Google AI System Outperforms General Pathologists in Grading Prostate Cancers, Study Finds

Google AI System Outperforms General Pathologists in Grading Prostate Cancers, Study Finds

A novel artificial intelligence (AI) technology developed by Google is better at grading prostate cancer biopsies than general pathologists and is as good at identifying cancerous samples, a new study reports.

The study, “Development and Validation of a Deep Learning Algorithm for Gleason Grading of Prostate Cancer From Biopsy Specimens,” was published in JAMA Oncology. The study was funded by Google.

Prostate biopsies involve removing cells from the prostate for evaluation under a microscope; this procedure is crucial for making accurate diagnoses and prognoses of prostate cancer. Traditionally, biopsies have been evaluated by specialist pathologists. However, there are drawbacks to having human beings do this evaluation, including cost, time, person-to-person variation, and human error.

Using computer programs to assess prostate biopsies may help mitigate or overcome some of these drawbacks.

In the new study, investigators at Google Health, working together with colleagues at institutions in the U.S. and Canada, developed a deep learning system (DLS), a form of artificial intelligence algorithm with the ability to learn from new data, to evaluate prostate cancer biopsies.

Basically, the tool was created by giving a collection of previously-scored biopsies to a computer, then allowing the computer to develop algorithms to sort through the biopsies based on the known scores. Then, the computer can use these algorithms to score other biopsies.

In the study, the DLS was compared against 19 general pathologists, with an average of 25 years of experience, in evaluating whether 752 biopsy images qualified as prostate cancer.

Of note, a general pathologist typically would not be called upon to do this kind of reading. Instead, it would be done by a pathologist who specializes in urology. As such, scores from at least two specialist pathologists were used as the “true” value against which to compare both the DLS and the general pathologists.

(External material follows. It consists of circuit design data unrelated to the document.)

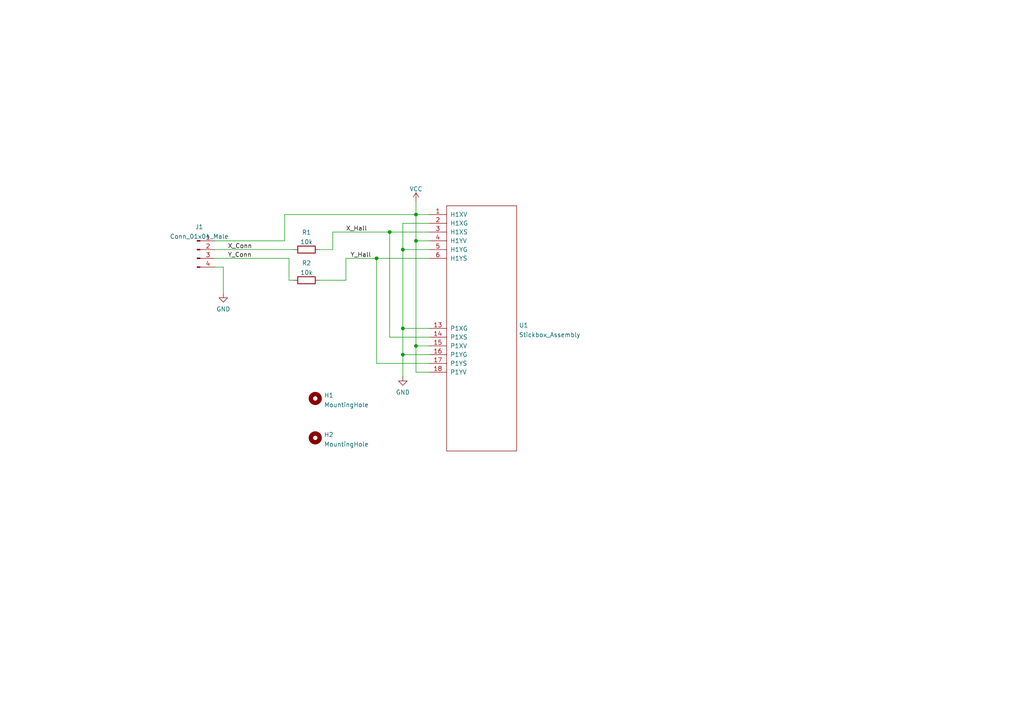
<source format=kicad_sch>
(kicad_sch (version 20211123) (generator eeschema)

  (uuid e63e39d7-6ac0-4ffd-8aa3-1841a4541b55)

  (paper "A4")

  

  (junction (at 120.65 62.23) (diameter 0) (color 0 0 0 0)
    (uuid 1913a2d8-e380-4479-9ef6-c69e3b5810fe)
  )
  (junction (at 116.84 72.39) (diameter 0) (color 0 0 0 0)
    (uuid 3a79181e-9bb4-4b6e-afae-ab6da445905e)
  )
  (junction (at 120.65 69.85) (diameter 0) (color 0 0 0 0)
    (uuid 4b2af84f-709b-44ce-b0d0-63e4c5ad6787)
  )
  (junction (at 116.84 95.25) (diameter 0) (color 0 0 0 0)
    (uuid 6a5d72fc-074b-42b2-9368-e3ca2ca06f71)
  )
  (junction (at 120.65 100.33) (diameter 0) (color 0 0 0 0)
    (uuid a2b8a64e-e960-499a-9f23-98f0784e983c)
  )
  (junction (at 113.03 67.31) (diameter 0) (color 0 0 0 0)
    (uuid de54d247-8ede-45ed-bbba-8aae6038441d)
  )
  (junction (at 116.84 102.87) (diameter 0) (color 0 0 0 0)
    (uuid e8dc56c3-eb7d-4bfc-a04b-be6d53ea5209)
  )
  (junction (at 109.22 74.93) (diameter 0) (color 0 0 0 0)
    (uuid e8ea26ae-d4c5-4304-a90f-4b7eb3fdf32e)
  )

  (wire (pts (xy 116.84 72.39) (xy 116.84 95.25))
    (stroke (width 0) (type default) (color 0 0 0 0))
    (uuid 03474295-6fc3-48c8-91aa-3a0100a2a015)
  )
  (wire (pts (xy 124.46 72.39) (xy 116.84 72.39))
    (stroke (width 0) (type default) (color 0 0 0 0))
    (uuid 0cf640cf-26b9-498c-8844-d0362ecf4c67)
  )
  (wire (pts (xy 124.46 100.33) (xy 120.65 100.33))
    (stroke (width 0) (type default) (color 0 0 0 0))
    (uuid 0d642d3f-4254-4e1a-b8c7-7a649f4b3880)
  )
  (wire (pts (xy 120.65 62.23) (xy 120.65 58.42))
    (stroke (width 0) (type default) (color 0 0 0 0))
    (uuid 16374899-0a71-4ef6-aa54-fde5e3f4529f)
  )
  (wire (pts (xy 92.71 81.28) (xy 100.33 81.28))
    (stroke (width 0) (type default) (color 0 0 0 0))
    (uuid 1e6c360e-04cb-4cbc-9f82-da97b11e8e90)
  )
  (wire (pts (xy 120.65 107.95) (xy 120.65 100.33))
    (stroke (width 0) (type default) (color 0 0 0 0))
    (uuid 1ef7330f-9cdd-4182-a781-4a75481bd492)
  )
  (wire (pts (xy 124.46 64.77) (xy 116.84 64.77))
    (stroke (width 0) (type default) (color 0 0 0 0))
    (uuid 2297eba1-9d88-49be-a385-3af2401feeff)
  )
  (wire (pts (xy 82.55 62.23) (xy 82.55 69.85))
    (stroke (width 0) (type default) (color 0 0 0 0))
    (uuid 22be712f-81ad-4032-8d2e-f22d0119256f)
  )
  (wire (pts (xy 113.03 97.79) (xy 113.03 67.31))
    (stroke (width 0) (type default) (color 0 0 0 0))
    (uuid 25e9e16d-4ec9-49c8-a620-16165106bfee)
  )
  (wire (pts (xy 116.84 64.77) (xy 116.84 72.39))
    (stroke (width 0) (type default) (color 0 0 0 0))
    (uuid 3171be1c-75f1-454b-8376-556a42a95b57)
  )
  (wire (pts (xy 116.84 102.87) (xy 124.46 102.87))
    (stroke (width 0) (type default) (color 0 0 0 0))
    (uuid 39348805-dc3f-4944-b8ed-6d7109688f16)
  )
  (wire (pts (xy 124.46 97.79) (xy 113.03 97.79))
    (stroke (width 0) (type default) (color 0 0 0 0))
    (uuid 445a543a-57e1-46c6-8c31-50ae09abdd42)
  )
  (wire (pts (xy 62.23 77.47) (xy 64.77 77.47))
    (stroke (width 0) (type default) (color 0 0 0 0))
    (uuid 45fbb682-984f-4e0d-9b28-d045e906dacb)
  )
  (wire (pts (xy 124.46 69.85) (xy 120.65 69.85))
    (stroke (width 0) (type default) (color 0 0 0 0))
    (uuid 47888ef0-5b88-45f6-af48-f1493495358d)
  )
  (wire (pts (xy 124.46 62.23) (xy 120.65 62.23))
    (stroke (width 0) (type default) (color 0 0 0 0))
    (uuid 4a311436-4316-4b7f-9dc0-190a49ae3229)
  )
  (wire (pts (xy 109.22 74.93) (xy 124.46 74.93))
    (stroke (width 0) (type default) (color 0 0 0 0))
    (uuid 562a298b-2b4f-4994-9bb2-8c32015054b8)
  )
  (wire (pts (xy 124.46 107.95) (xy 120.65 107.95))
    (stroke (width 0) (type default) (color 0 0 0 0))
    (uuid 5faa8d8b-b30d-42cd-8b6b-3b0c3afa7e30)
  )
  (wire (pts (xy 116.84 95.25) (xy 124.46 95.25))
    (stroke (width 0) (type default) (color 0 0 0 0))
    (uuid 6fe7ad3c-1caa-42ee-a46f-0980c8f4eeee)
  )
  (wire (pts (xy 124.46 105.41) (xy 109.22 105.41))
    (stroke (width 0) (type default) (color 0 0 0 0))
    (uuid 77e68e16-16a3-46fe-a731-e48a21c8b644)
  )
  (wire (pts (xy 62.23 69.85) (xy 82.55 69.85))
    (stroke (width 0) (type default) (color 0 0 0 0))
    (uuid 82c46efe-78c6-48ac-9f5c-8a3f5b74aada)
  )
  (wire (pts (xy 116.84 102.87) (xy 116.84 109.22))
    (stroke (width 0) (type default) (color 0 0 0 0))
    (uuid 85a69d90-e6a5-4bf8-abcc-782d3d0c18a1)
  )
  (wire (pts (xy 120.65 100.33) (xy 120.65 69.85))
    (stroke (width 0) (type default) (color 0 0 0 0))
    (uuid 87e75622-c382-4cab-a7d8-2589d5c8f9c2)
  )
  (wire (pts (xy 62.23 72.39) (xy 85.09 72.39))
    (stroke (width 0) (type default) (color 0 0 0 0))
    (uuid a0cda999-14b5-4968-84b0-b92f80056d70)
  )
  (wire (pts (xy 96.52 72.39) (xy 96.52 67.31))
    (stroke (width 0) (type default) (color 0 0 0 0))
    (uuid a38e2212-b23b-4dd0-bed5-6bf5a3f9e95f)
  )
  (wire (pts (xy 120.65 62.23) (xy 82.55 62.23))
    (stroke (width 0) (type default) (color 0 0 0 0))
    (uuid a7059164-29ca-42a4-97d0-e8e563d26094)
  )
  (wire (pts (xy 92.71 72.39) (xy 96.52 72.39))
    (stroke (width 0) (type default) (color 0 0 0 0))
    (uuid a98bab58-3f1c-4f2c-bb48-f770eb50e448)
  )
  (wire (pts (xy 83.82 74.93) (xy 83.82 81.28))
    (stroke (width 0) (type default) (color 0 0 0 0))
    (uuid ad5c03a3-c805-49fe-a187-54f57a1511a9)
  )
  (wire (pts (xy 120.65 69.85) (xy 120.65 62.23))
    (stroke (width 0) (type default) (color 0 0 0 0))
    (uuid b7238d78-a210-468b-903e-73a771422745)
  )
  (wire (pts (xy 116.84 95.25) (xy 116.84 102.87))
    (stroke (width 0) (type default) (color 0 0 0 0))
    (uuid b999e18d-4d62-48b0-986e-c1ed61262a7b)
  )
  (wire (pts (xy 100.33 81.28) (xy 100.33 74.93))
    (stroke (width 0) (type default) (color 0 0 0 0))
    (uuid bbe44142-70bf-40bb-b085-78a82ed431e1)
  )
  (wire (pts (xy 109.22 105.41) (xy 109.22 74.93))
    (stroke (width 0) (type default) (color 0 0 0 0))
    (uuid cd2c5e11-2657-4342-98f2-5d89f41ad2c2)
  )
  (wire (pts (xy 100.33 74.93) (xy 109.22 74.93))
    (stroke (width 0) (type default) (color 0 0 0 0))
    (uuid e1c4bd71-bcf9-4617-8c92-0b7657648a0e)
  )
  (wire (pts (xy 64.77 77.47) (xy 64.77 85.09))
    (stroke (width 0) (type default) (color 0 0 0 0))
    (uuid e4b9a2c2-7196-4889-b05e-a36a126f83ef)
  )
  (wire (pts (xy 62.23 74.93) (xy 83.82 74.93))
    (stroke (width 0) (type default) (color 0 0 0 0))
    (uuid e6d14de2-c2dc-4431-b44c-fe56e63c38d7)
  )
  (wire (pts (xy 113.03 67.31) (xy 124.46 67.31))
    (stroke (width 0) (type default) (color 0 0 0 0))
    (uuid e779a24e-79a3-4a35-90cd-c77458b9b49e)
  )
  (wire (pts (xy 96.52 67.31) (xy 113.03 67.31))
    (stroke (width 0) (type default) (color 0 0 0 0))
    (uuid ee22c447-ddeb-4651-abf2-6cde7ca3ef2f)
  )
  (wire (pts (xy 83.82 81.28) (xy 85.09 81.28))
    (stroke (width 0) (type default) (color 0 0 0 0))
    (uuid ef74efb2-e83d-48e6-9a18-602c53ca6ea2)
  )

  (label "X_Hall" (at 100.33 67.31 0)
    (effects (font (size 1.27 1.27)) (justify left bottom))
    (uuid 374c7829-2dbc-45c7-a580-4e320844da2e)
  )
  (label "Y_Hall" (at 101.6 74.93 0)
    (effects (font (size 1.27 1.27)) (justify left bottom))
    (uuid 5dd7f75c-8284-404c-8cb0-dc1e34bd844b)
  )
  (label "X_Conn" (at 66.04 72.39 0)
    (effects (font (size 1.27 1.27)) (justify left bottom))
    (uuid 68186617-d0a0-4c59-9cb4-fb6168cf2c27)
  )
  (label "Y_Conn" (at 66.04 74.93 0)
    (effects (font (size 1.27 1.27)) (justify left bottom))
    (uuid d700fab8-54ff-4598-b1ed-2da6ebf65439)
  )

  (symbol (lib_id "Device:R") (at 88.9 72.39 90) (unit 1)
    (in_bom yes) (on_board yes) (fields_autoplaced)
    (uuid 0fd2e254-a258-4cf0-8aeb-08dadd52c916)
    (property "Reference" "R1" (id 0) (at 88.9 67.4075 90))
    (property "Value" "10k" (id 1) (at 88.9 70.1826 90))
    (property "Footprint" "Resistor_SMD:R_0603_1608Metric_Pad0.98x0.95mm_HandSolder" (id 2) (at 88.9 74.168 90)
      (effects (font (size 1.27 1.27)) hide)
    )
    (property "Datasheet" "~" (id 3) (at 88.9 72.39 0)
      (effects (font (size 1.27 1.27)) hide)
    )
    (pin "1" (uuid af5bd7bd-f5df-4cb6-bbe0-56bb028eb166))
    (pin "2" (uuid f59c2b07-b892-4219-96e2-4a24e8514865))
  )

  (symbol (lib_id "power:GND") (at 64.77 85.09 0) (unit 1)
    (in_bom yes) (on_board yes) (fields_autoplaced)
    (uuid 2a22dd9e-3be4-4282-863b-e423f56b969b)
    (property "Reference" "#PWR01" (id 0) (at 64.77 91.44 0)
      (effects (font (size 1.27 1.27)) hide)
    )
    (property "Value" "GND" (id 1) (at 64.77 89.6525 0))
    (property "Footprint" "" (id 2) (at 64.77 85.09 0)
      (effects (font (size 1.27 1.27)) hide)
    )
    (property "Datasheet" "" (id 3) (at 64.77 85.09 0)
      (effects (font (size 1.27 1.27)) hide)
    )
    (pin "1" (uuid 4d0a8013-877c-4134-bcc5-825faa868382))
  )

  (symbol (lib_id "power:GND") (at 116.84 109.22 0) (unit 1)
    (in_bom yes) (on_board yes) (fields_autoplaced)
    (uuid 3d60f995-5726-40bf-84f8-997dfd758534)
    (property "Reference" "#PWR04" (id 0) (at 116.84 115.57 0)
      (effects (font (size 1.27 1.27)) hide)
    )
    (property "Value" "GND" (id 1) (at 116.84 113.7825 0))
    (property "Footprint" "" (id 2) (at 116.84 109.22 0)
      (effects (font (size 1.27 1.27)) hide)
    )
    (property "Datasheet" "" (id 3) (at 116.84 109.22 0)
      (effects (font (size 1.27 1.27)) hide)
    )
    (pin "1" (uuid 8a8098c8-04a4-4213-960d-b2cb79bd35b3))
  )

  (symbol (lib_id "Device:R") (at 88.9 81.28 90) (unit 1)
    (in_bom yes) (on_board yes) (fields_autoplaced)
    (uuid 4ff76fa5-c81f-4e98-8dc8-ed0987768151)
    (property "Reference" "R2" (id 0) (at 88.9 76.2975 90))
    (property "Value" "10k" (id 1) (at 88.9 79.0726 90))
    (property "Footprint" "Resistor_SMD:R_0603_1608Metric_Pad0.98x0.95mm_HandSolder" (id 2) (at 88.9 83.058 90)
      (effects (font (size 1.27 1.27)) hide)
    )
    (property "Datasheet" "~" (id 3) (at 88.9 81.28 0)
      (effects (font (size 1.27 1.27)) hide)
    )
    (pin "1" (uuid f5e5c1b7-b2d3-4d1a-9e61-30591d99b33e))
    (pin "2" (uuid 7af39754-ff84-42ea-8cd6-24d9f1d825e7))
  )

  (symbol (lib_id "Connector:Conn_01x04_Male") (at 57.15 72.39 0) (unit 1)
    (in_bom yes) (on_board yes) (fields_autoplaced)
    (uuid 61d7b681-5321-4eb3-aa94-2064a3bbd361)
    (property "Reference" "J1" (id 0) (at 57.785 65.8073 0))
    (property "Value" "Conn_01x04_Male" (id 1) (at 57.785 68.5824 0))
    (property "Footprint" "Connector_PinHeader_2.00mm:PinHeader_1x04_P2.00mm_Vertical" (id 2) (at 57.15 72.39 0)
      (effects (font (size 1.27 1.27)) hide)
    )
    (property "Datasheet" "~" (id 3) (at 57.15 72.39 0)
      (effects (font (size 1.27 1.27)) hide)
    )
    (pin "1" (uuid 0ed0d4a2-4e8e-4e99-a997-45668617d667))
    (pin "2" (uuid bff033e6-b922-4971-9e53-b4b63884cdb6))
    (pin "3" (uuid 5ed97448-6126-4f6c-a88a-9dd91585c2cd))
    (pin "4" (uuid 7d84e9e6-f9a0-4d5b-9c05-899f265c6b4d))
  )

  (symbol (lib_id "Gamecube MB:Gamecube-MB-rescue_Stickbox_Assembly-Gamecube_MB") (at 129.54 59.69 0) (unit 1)
    (in_bom yes) (on_board yes) (fields_autoplaced)
    (uuid 8ae1c09a-53cf-4ff3-980c-45e96b7744a8)
    (property "Reference" "U1" (id 0) (at 150.495 94.3415 0)
      (effects (font (size 1.27 1.27)) (justify left))
    )
    (property "Value" "Stickbox_Assembly" (id 1) (at 150.495 97.1166 0)
      (effects (font (size 1.27 1.27)) (justify left))
    )
    (property "Footprint" "Gamecube MB:GCC_Stickbox_2" (id 2) (at 129.54 92.71 0)
      (effects (font (size 1.27 1.27)) hide)
    )
    (property "Datasheet" "" (id 3) (at 129.54 92.71 0)
      (effects (font (size 1.27 1.27)) hide)
    )
    (pin "1" (uuid ca7cadeb-2088-4553-a4f4-dac99466c367))
    (pin "13" (uuid 9c35cb34-e5b0-4fba-a674-b46b499f438c))
    (pin "14" (uuid b8265876-9311-4b9e-807f-7ff1a1f673d6))
    (pin "15" (uuid 6f65d14f-3867-465c-bda1-b4e00ee5de89))
    (pin "16" (uuid 765e3df3-086e-4be5-896f-4f7cd30ddd32))
    (pin "17" (uuid 3532525a-1537-4137-9c6f-728edf8b9123))
    (pin "18" (uuid ad3bff5b-283f-4660-a453-cce7c928739e))
    (pin "2" (uuid 134d565c-8893-45b8-9e8d-fc22b37690a1))
    (pin "3" (uuid 56ab17f7-7ac7-402e-bdc3-5e360fac8c6a))
    (pin "4" (uuid 3d5494ab-c9c3-494d-a479-adfa3c661f85))
    (pin "5" (uuid 89478f23-31f2-4af4-8dc5-48b8187bc45a))
    (pin "6" (uuid 978352ad-013b-4481-af4c-518d970e9233))
  )

  (symbol (lib_id "power:VCC") (at 120.65 58.42 0) (unit 1)
    (in_bom yes) (on_board yes)
    (uuid b7042ef2-3431-430b-9fb6-e704be51e13c)
    (property "Reference" "#PWR05" (id 0) (at 120.65 62.23 0)
      (effects (font (size 1.27 1.27)) hide)
    )
    (property "Value" "VCC" (id 1) (at 120.65 54.8155 0))
    (property "Footprint" "" (id 2) (at 120.65 58.42 0)
      (effects (font (size 1.27 1.27)) hide)
    )
    (property "Datasheet" "" (id 3) (at 120.65 58.42 0)
      (effects (font (size 1.27 1.27)) hide)
    )
    (pin "1" (uuid 9e959a36-5499-4c87-9b71-39b4de5775fd))
  )

  (symbol (lib_id "Mechanical:MountingHole") (at 91.44 127 0) (unit 1)
    (in_bom yes) (on_board yes) (fields_autoplaced)
    (uuid c81d9d6d-1d38-4944-acfb-04c9f7e7b5cc)
    (property "Reference" "H2" (id 0) (at 93.98 126.0915 0)
      (effects (font (size 1.27 1.27)) (justify left))
    )
    (property "Value" "MountingHole" (id 1) (at 93.98 128.8666 0)
      (effects (font (size 1.27 1.27)) (justify left))
    )
    (property "Footprint" "Gamecube MB:MountingHole_5.2mm" (id 2) (at 91.44 127 0)
      (effects (font (size 1.27 1.27)) hide)
    )
    (property "Datasheet" "~" (id 3) (at 91.44 127 0)
      (effects (font (size 1.27 1.27)) hide)
    )
  )

  (symbol (lib_id "Mechanical:MountingHole") (at 91.44 115.57 0) (unit 1)
    (in_bom yes) (on_board yes) (fields_autoplaced)
    (uuid e42a6a7a-8964-45f9-9ec9-6998e392508a)
    (property "Reference" "H1" (id 0) (at 93.98 114.6615 0)
      (effects (font (size 1.27 1.27)) (justify left))
    )
    (property "Value" "MountingHole" (id 1) (at 93.98 117.4366 0)
      (effects (font (size 1.27 1.27)) (justify left))
    )
    (property "Footprint" "Gamecube MB:MountingHole_1.8mm" (id 2) (at 91.44 115.57 0)
      (effects (font (size 1.27 1.27)) hide)
    )
    (property "Datasheet" "~" (id 3) (at 91.44 115.57 0)
      (effects (font (size 1.27 1.27)) hide)
    )
  )

  (sheet_instances
    (path "/" (page "1"))
  )

  (symbol_instances
    (path "/2a22dd9e-3be4-4282-863b-e423f56b969b"
      (reference "#PWR01") (unit 1) (value "GND") (footprint "")
    )
    (path "/3d60f995-5726-40bf-84f8-997dfd758534"
      (reference "#PWR04") (unit 1) (value "GND") (footprint "")
    )
    (path "/b7042ef2-3431-430b-9fb6-e704be51e13c"
      (reference "#PWR05") (unit 1) (value "VCC") (footprint "")
    )
    (path "/e42a6a7a-8964-45f9-9ec9-6998e392508a"
      (reference "H1") (unit 1) (value "MountingHole") (footprint "Gamecube MB:MountingHole_1.8mm")
    )
    (path "/c81d9d6d-1d38-4944-acfb-04c9f7e7b5cc"
      (reference "H2") (unit 1) (value "MountingHole") (footprint "Gamecube MB:MountingHole_5.2mm")
    )
    (path "/61d7b681-5321-4eb3-aa94-2064a3bbd361"
      (reference "J1") (unit 1) (value "Conn_01x04_Male") (footprint "Connector_PinHeader_2.00mm:PinHeader_1x04_P2.00mm_Vertical")
    )
    (path "/0fd2e254-a258-4cf0-8aeb-08dadd52c916"
      (reference "R1") (unit 1) (value "10k") (footprint "Resistor_SMD:R_0603_1608Metric_Pad0.98x0.95mm_HandSolder")
    )
    (path "/4ff76fa5-c81f-4e98-8dc8-ed0987768151"
      (reference "R2") (unit 1) (value "10k") (footprint "Resistor_SMD:R_0603_1608Metric_Pad0.98x0.95mm_HandSolder")
    )
    (path "/8ae1c09a-53cf-4ff3-980c-45e96b7744a8"
      (reference "U1") (unit 1) (value "Stickbox_Assembly") (footprint "Gamecube MB:GCC_Stickbox_2")
    )
  )
)

</source>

For tumor detection, the rate of agreement with specialists was similar for the DLS and the general pathologists: 94.3% vs. 94.7%. The sensitivity for the DLS was 95.5%, meaning that this system correctly identified 95.5% of positive biopsies, while that of the general pathologists was 92.8%.

The respective specificities, or the rate of negative biopsies that were identified as such, were 91.7% and 97%. This meant that the DLS had more false positives.

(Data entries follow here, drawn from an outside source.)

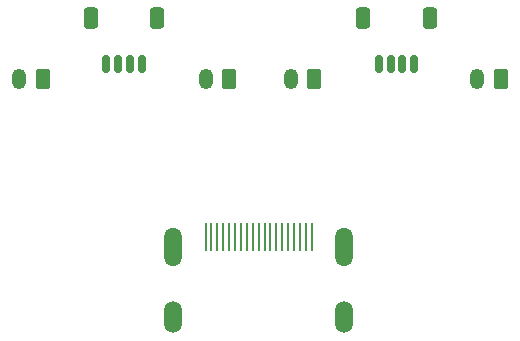
<source format=gbr>
%TF.GenerationSoftware,KiCad,Pcbnew,(6.0.5)*%
%TF.CreationDate,2022-06-06T17:16:28-06:00*%
%TF.ProjectId,15Pin_Fanout,31355069-6e5f-4466-916e-6f75742e6b69,rev?*%
%TF.SameCoordinates,Original*%
%TF.FileFunction,Soldermask,Top*%
%TF.FilePolarity,Negative*%
%FSLAX46Y46*%
G04 Gerber Fmt 4.6, Leading zero omitted, Abs format (unit mm)*
G04 Created by KiCad (PCBNEW (6.0.5)) date 2022-06-06 17:16:28*
%MOMM*%
%LPD*%
G01*
G04 APERTURE LIST*
G04 Aperture macros list*
%AMRoundRect*
0 Rectangle with rounded corners*
0 $1 Rounding radius*
0 $2 $3 $4 $5 $6 $7 $8 $9 X,Y pos of 4 corners*
0 Add a 4 corners polygon primitive as box body*
4,1,4,$2,$3,$4,$5,$6,$7,$8,$9,$2,$3,0*
0 Add four circle primitives for the rounded corners*
1,1,$1+$1,$2,$3*
1,1,$1+$1,$4,$5*
1,1,$1+$1,$6,$7*
1,1,$1+$1,$8,$9*
0 Add four rect primitives between the rounded corners*
20,1,$1+$1,$2,$3,$4,$5,0*
20,1,$1+$1,$4,$5,$6,$7,0*
20,1,$1+$1,$6,$7,$8,$9,0*
20,1,$1+$1,$8,$9,$2,$3,0*%
G04 Aperture macros list end*
%ADD10RoundRect,0.250000X0.350000X0.625000X-0.350000X0.625000X-0.350000X-0.625000X0.350000X-0.625000X0*%
%ADD11O,1.200000X1.750000*%
%ADD12RoundRect,0.150000X0.150000X0.625000X-0.150000X0.625000X-0.150000X-0.625000X0.150000X-0.625000X0*%
%ADD13RoundRect,0.250000X0.350000X0.650000X-0.350000X0.650000X-0.350000X-0.650000X0.350000X-0.650000X0*%
%ADD14O,0.250000X2.400000*%
%ADD15O,1.500000X2.700000*%
%ADD16O,1.500000X3.300000*%
G04 APERTURE END LIST*
D10*
%TO.C,J3*%
X-2474000Y16750000D03*
D11*
X-4474000Y16750000D03*
%TD*%
D10*
%TO.C,J5*%
X4726000Y16750000D03*
D11*
X2726000Y16750000D03*
%TD*%
D12*
%TO.C,J6*%
X13176000Y18000000D03*
X12176000Y18000000D03*
X11176000Y18000000D03*
X10176000Y18000000D03*
D13*
X14476000Y21875000D03*
X8876000Y21875000D03*
%TD*%
D10*
%TO.C,J4*%
X-18250000Y16750000D03*
D11*
X-20250000Y16750000D03*
%TD*%
D12*
%TO.C,J7*%
X-9884000Y18000000D03*
X-10884000Y18000000D03*
X-11884000Y18000000D03*
X-12884000Y18000000D03*
D13*
X-8584000Y21875000D03*
X-14184000Y21875000D03*
%TD*%
D10*
%TO.C,J2*%
X20526000Y16750000D03*
D11*
X18526000Y16750000D03*
%TD*%
D14*
%TO.C,J1*%
X4501000Y3396000D03*
X4001000Y3396000D03*
X3501000Y3396000D03*
X3001000Y3396000D03*
X2500000Y3396000D03*
X2000000Y3396000D03*
X1500000Y3396000D03*
X1000000Y3396000D03*
X500000Y3396000D03*
X0Y3396000D03*
X-500000Y3396000D03*
X-1000000Y3396000D03*
X-1500000Y3396000D03*
X-2000000Y3396000D03*
X-2500000Y3396000D03*
X-3001000Y3396000D03*
X-3501000Y3396000D03*
X-4001000Y3396000D03*
X-4501000Y3396000D03*
D15*
X7250000Y-3396000D03*
X-7250000Y-3396000D03*
D16*
X7250000Y2564000D03*
X-7250000Y2564000D03*
%TD*%
M02*

</source>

“The DLS showed similar overall tumor detection rates compared with general pathologists, by catching more cases of tumor than general pathologists at the cost of some false-positives,” the researchers wrote. “This trade-off suggests that the DLS could help alert pathologists to tumors that may otherwise be missed while relying on pathologist judgment to overrule false-positive categorizations.”

The researchers also compared the DLS and general pathologists in their ability to accurately determine Gleason grading. Simplistically, a higher Gleason grade is indicative of more “cancer-like” cell features, such as cells that are less well differentiated.

With 498 images analyzed, the rate of agreement between the DLS and the specialty pathologists for Gleason grading was 71.7%, which was significantly higher than that of the general pathologists (58%). Notably, the DLS outperformed the general pathologists at differentiating between lower-grade biopsies.

“The DLS showed better agreement rates with subspecialists than pathologists did for Gleason pattern quantitation, which is an important prognostic signal and independent predictor of biochemical recurrence,” the researchers wrote.

Collectively, these data indicate that the DLS performs just as well as generalists at identifying prostate tumors, and it outperforms general pathologists at grading them.

“A DLS such as this could therefore create efficiencies for health care systems by improving consistency of grading, reducing the consultation-associated costs and turnaround delays, and potentially decreasing treatment-related morbidity for men with low-risk disease,” the researchers wrote.

“In particular, the DLS was substantially less likely to overgrade … while being slightly more likely to undergrade cases than general pathologists,” they wrote.

The findings suggest that DLS could help identify low-risk cases for conservative management.

“The exact implementation and benefit of using such a tool remains to be determined but must be guided by prospective validation studies that examine the influence on diagnostic reporting and patient outcomes,” the researchers added.